» Data for the task:
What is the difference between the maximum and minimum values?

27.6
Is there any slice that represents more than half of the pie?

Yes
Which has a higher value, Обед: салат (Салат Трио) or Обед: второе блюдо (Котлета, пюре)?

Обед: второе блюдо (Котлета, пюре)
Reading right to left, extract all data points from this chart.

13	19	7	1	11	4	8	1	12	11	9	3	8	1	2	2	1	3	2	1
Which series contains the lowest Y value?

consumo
==
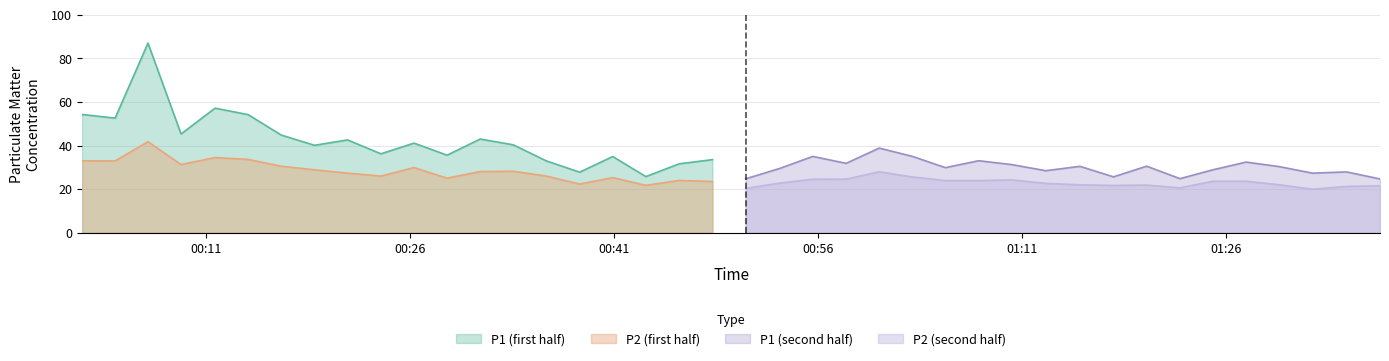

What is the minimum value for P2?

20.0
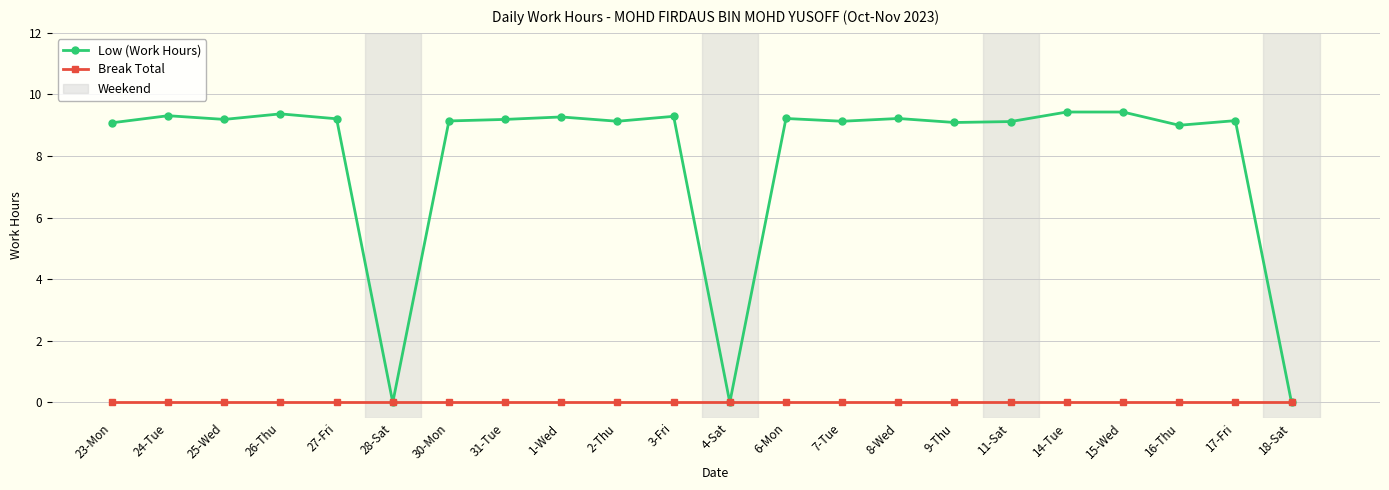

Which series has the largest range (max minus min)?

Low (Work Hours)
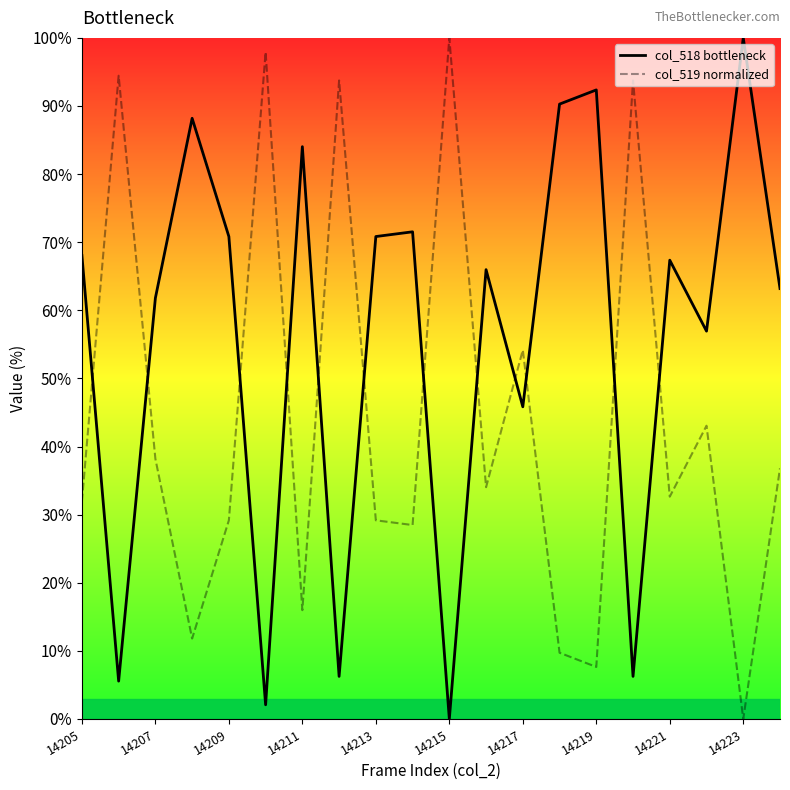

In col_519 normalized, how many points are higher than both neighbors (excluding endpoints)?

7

» What the exercise asks: Please copy out the records above word for word, everything from the line containing "What is the difference" down to the line containing "Which series contains the lowest Y value?", with both of those lines included.

» Solution for this problem:
What is the difference between the maximum and minimum values?

27.6
Is there any slice that represents more than half of the pie?

Yes
Which has a higher value, Обед: салат (Салат Трио) or Обед: второе блюдо (Котлета, пюре)?

Обед: второе блюдо (Котлета, пюре)
Reading right to left, extract all data points from this chart.

13	19	7	1	11	4	8	1	12	11	9	3	8	1	2	2	1	3	2	1
Which series contains the lowest Y value?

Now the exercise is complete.